-------- Records to use

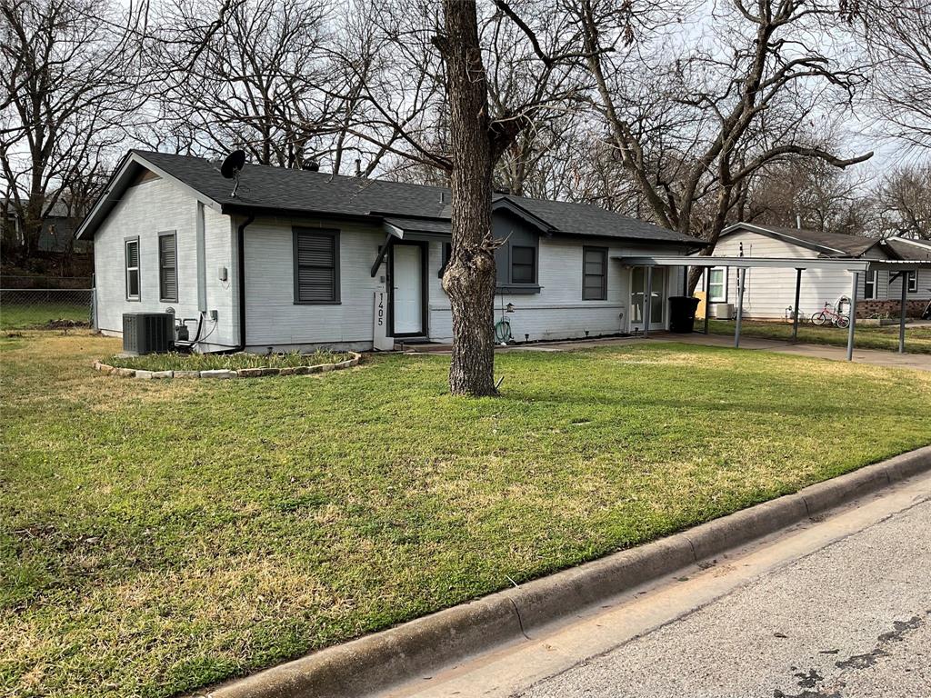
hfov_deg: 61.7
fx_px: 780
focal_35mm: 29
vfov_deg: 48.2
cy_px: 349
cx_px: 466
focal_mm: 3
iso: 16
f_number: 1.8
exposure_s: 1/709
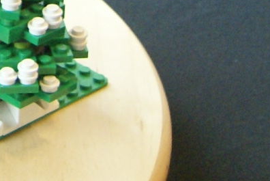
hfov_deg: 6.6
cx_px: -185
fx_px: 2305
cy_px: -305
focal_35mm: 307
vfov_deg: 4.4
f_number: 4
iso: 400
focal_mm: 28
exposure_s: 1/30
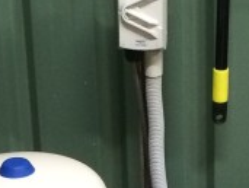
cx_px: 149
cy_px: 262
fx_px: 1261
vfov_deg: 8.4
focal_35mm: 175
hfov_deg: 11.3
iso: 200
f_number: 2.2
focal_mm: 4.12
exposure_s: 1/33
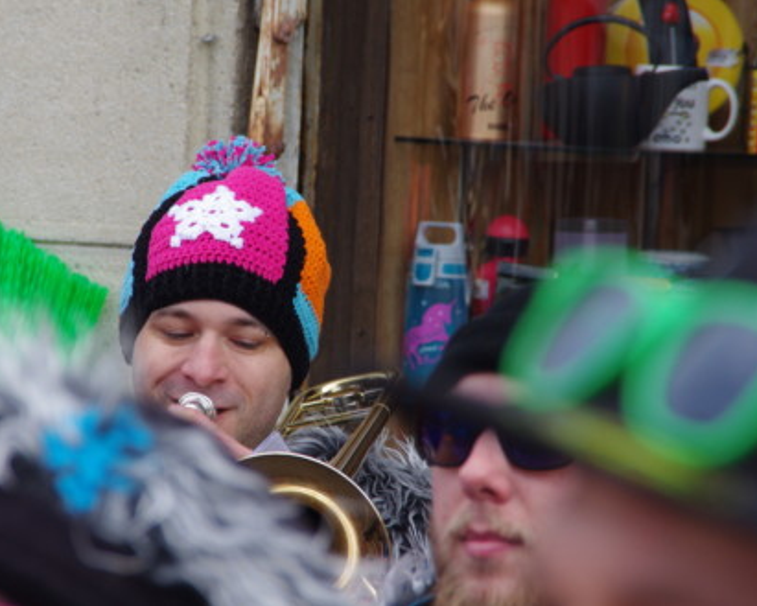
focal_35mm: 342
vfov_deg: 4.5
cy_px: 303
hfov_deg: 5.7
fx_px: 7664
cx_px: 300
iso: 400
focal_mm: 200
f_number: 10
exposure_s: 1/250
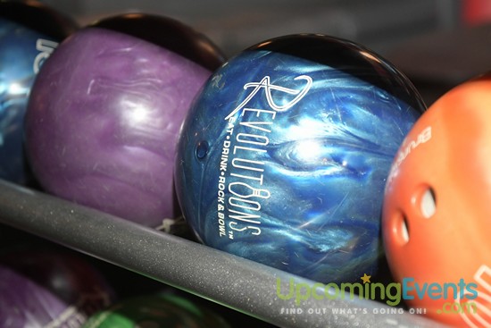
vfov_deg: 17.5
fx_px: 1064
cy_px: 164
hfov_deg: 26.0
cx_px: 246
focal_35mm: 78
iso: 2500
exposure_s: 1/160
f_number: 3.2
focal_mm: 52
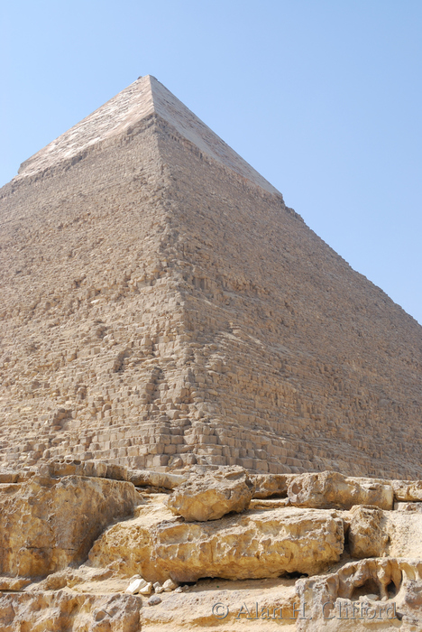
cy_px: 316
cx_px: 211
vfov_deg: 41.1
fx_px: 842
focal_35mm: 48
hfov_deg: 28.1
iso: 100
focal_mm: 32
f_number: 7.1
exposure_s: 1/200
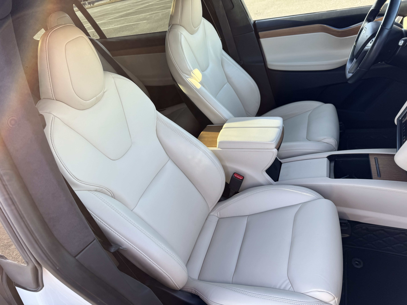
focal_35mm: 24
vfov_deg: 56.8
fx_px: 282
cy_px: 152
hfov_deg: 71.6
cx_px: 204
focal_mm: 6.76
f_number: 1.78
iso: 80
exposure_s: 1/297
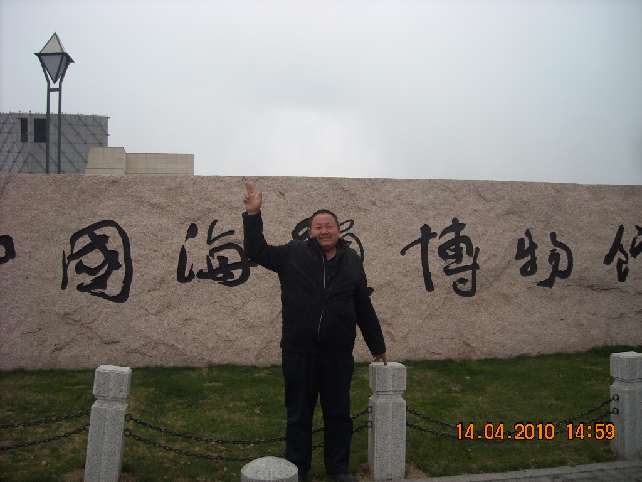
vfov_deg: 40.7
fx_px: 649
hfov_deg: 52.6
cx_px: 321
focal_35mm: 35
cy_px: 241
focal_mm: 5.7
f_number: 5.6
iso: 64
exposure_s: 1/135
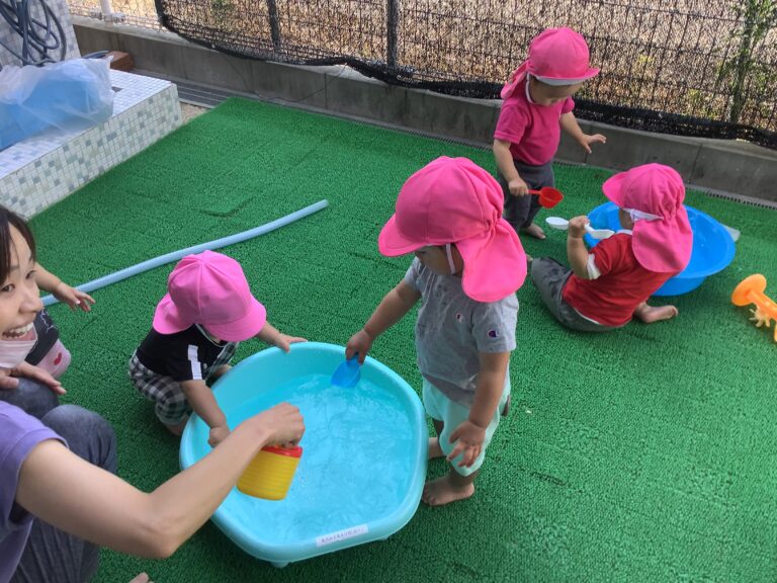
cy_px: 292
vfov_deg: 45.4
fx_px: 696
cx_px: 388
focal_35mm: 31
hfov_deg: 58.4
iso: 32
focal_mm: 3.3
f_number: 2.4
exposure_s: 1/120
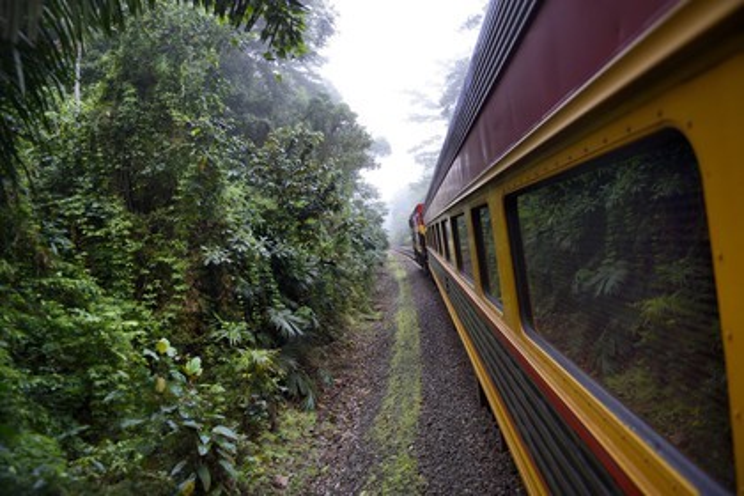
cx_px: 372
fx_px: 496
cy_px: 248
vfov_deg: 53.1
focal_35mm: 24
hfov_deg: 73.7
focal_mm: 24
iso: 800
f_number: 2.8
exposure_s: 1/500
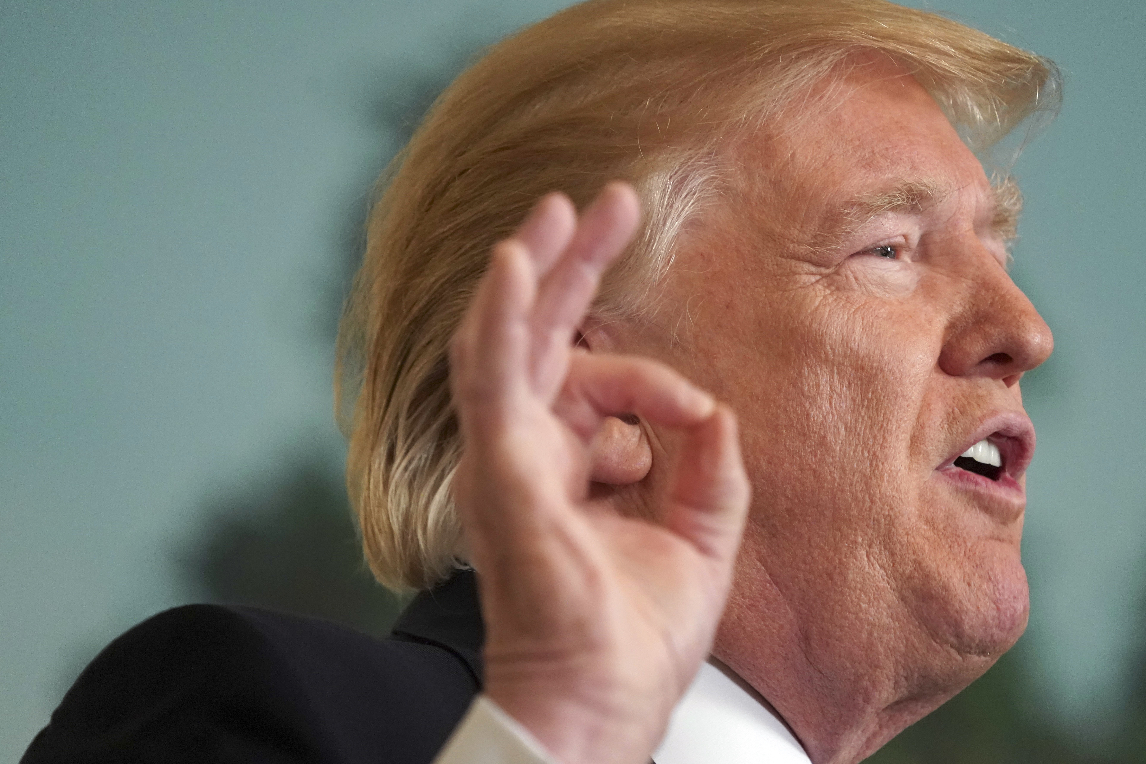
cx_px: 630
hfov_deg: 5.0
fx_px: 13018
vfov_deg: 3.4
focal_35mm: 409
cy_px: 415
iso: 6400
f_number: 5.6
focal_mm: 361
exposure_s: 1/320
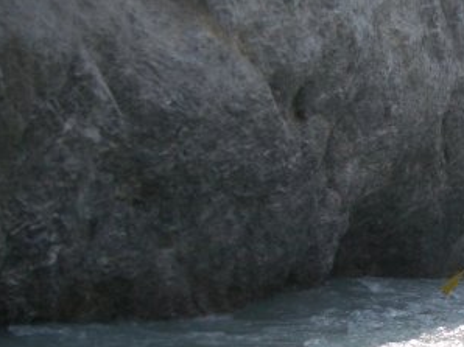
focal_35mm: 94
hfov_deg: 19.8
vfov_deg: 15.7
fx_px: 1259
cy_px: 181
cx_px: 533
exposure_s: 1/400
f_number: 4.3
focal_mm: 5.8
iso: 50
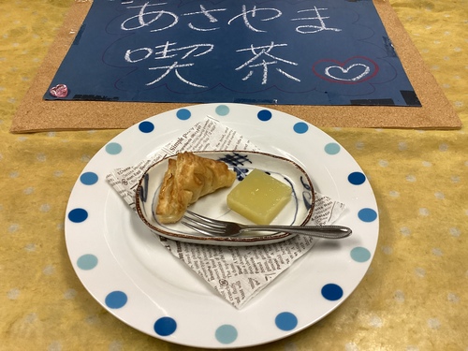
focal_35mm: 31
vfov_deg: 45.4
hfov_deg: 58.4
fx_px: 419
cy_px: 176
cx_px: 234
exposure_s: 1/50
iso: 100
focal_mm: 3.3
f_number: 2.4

----------------

**Work task:** Pictures are to be omitted; otherwise, every line from the first line of the listing through the line containing "vfov_deg: 8.4" must be reproduced exactly, both ends included.

**Output for this exercise:**
hfov_deg: 61.7
fx_px: 780
focal_35mm: 29
vfov_deg: 48.2
cy_px: 349
cx_px: 466
focal_mm: 3
iso: 16
f_number: 1.8
exposure_s: 1/709
hfov_deg: 6.6
cx_px: -185
fx_px: 2305
cy_px: -305
focal_35mm: 307
vfov_deg: 4.4
f_number: 4
iso: 400
focal_mm: 28
exposure_s: 1/30
cx_px: 149
cy_px: 262
fx_px: 1261
vfov_deg: 8.4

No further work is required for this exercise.